* Supplied records *
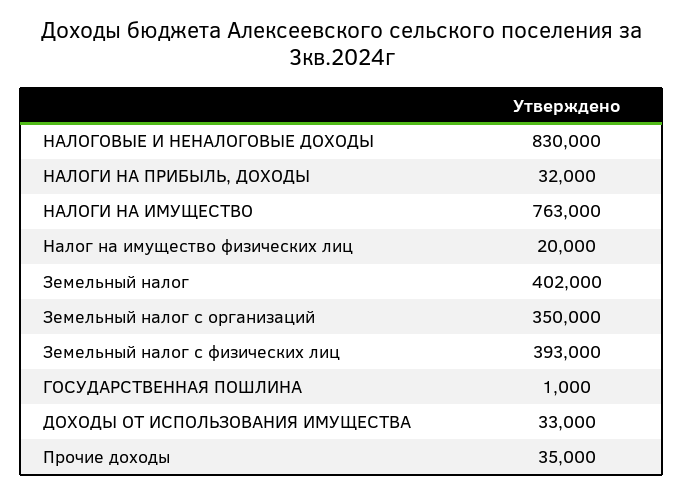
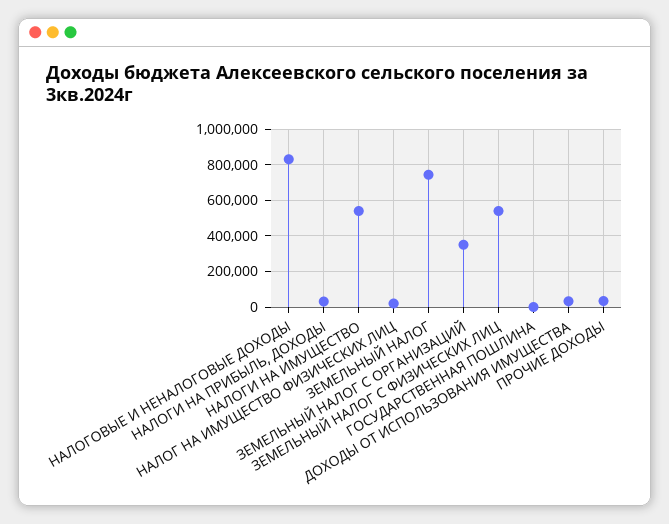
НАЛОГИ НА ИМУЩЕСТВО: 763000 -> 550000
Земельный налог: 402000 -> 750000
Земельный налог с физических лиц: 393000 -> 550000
* * *
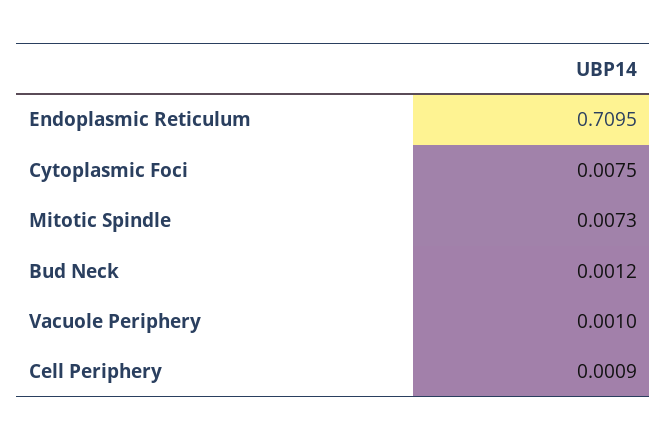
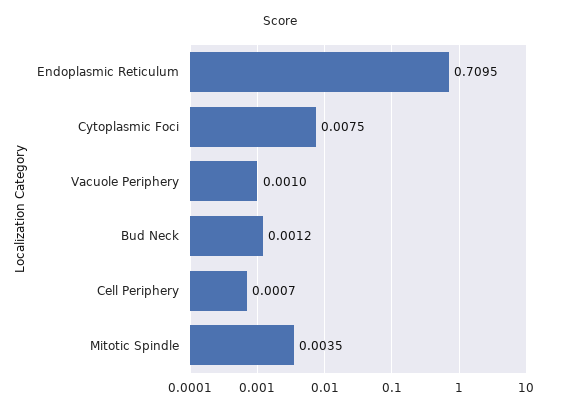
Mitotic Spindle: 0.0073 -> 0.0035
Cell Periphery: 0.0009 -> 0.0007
--
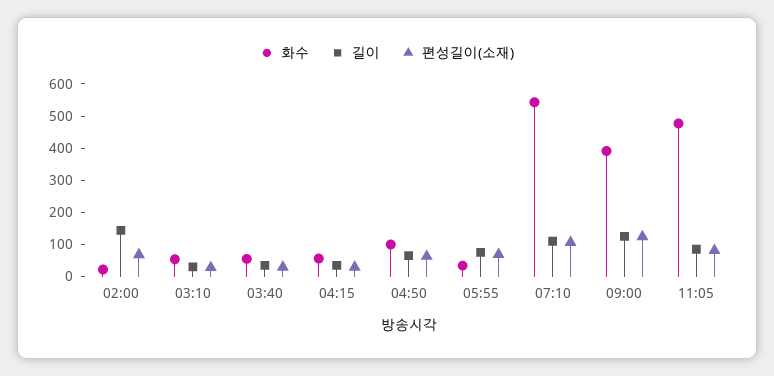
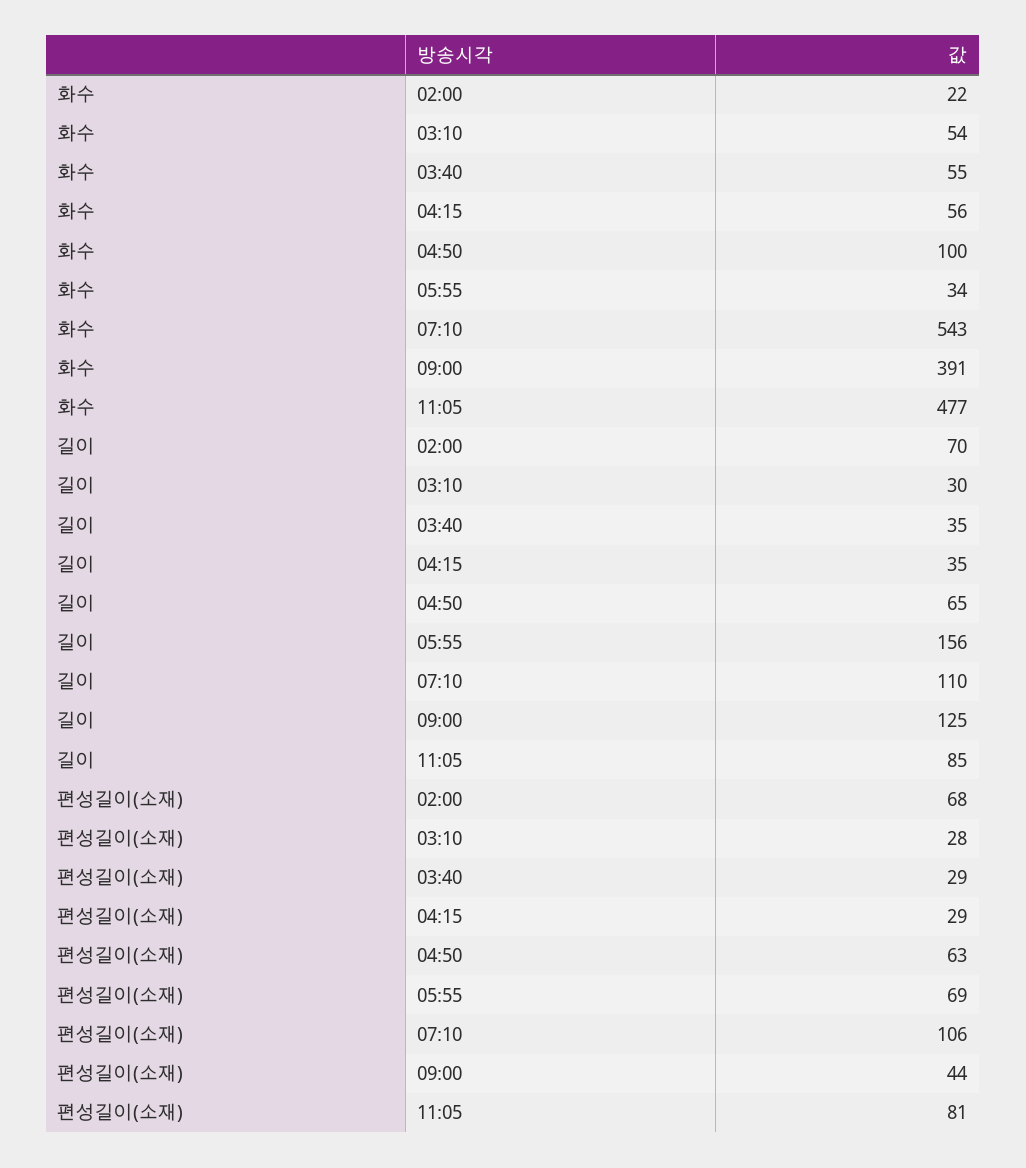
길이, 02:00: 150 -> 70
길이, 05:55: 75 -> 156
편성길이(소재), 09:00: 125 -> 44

* Directions for this task *
Once each line with "Земельный" in the entries is counted, state the total and nothing else.

* Written response *
2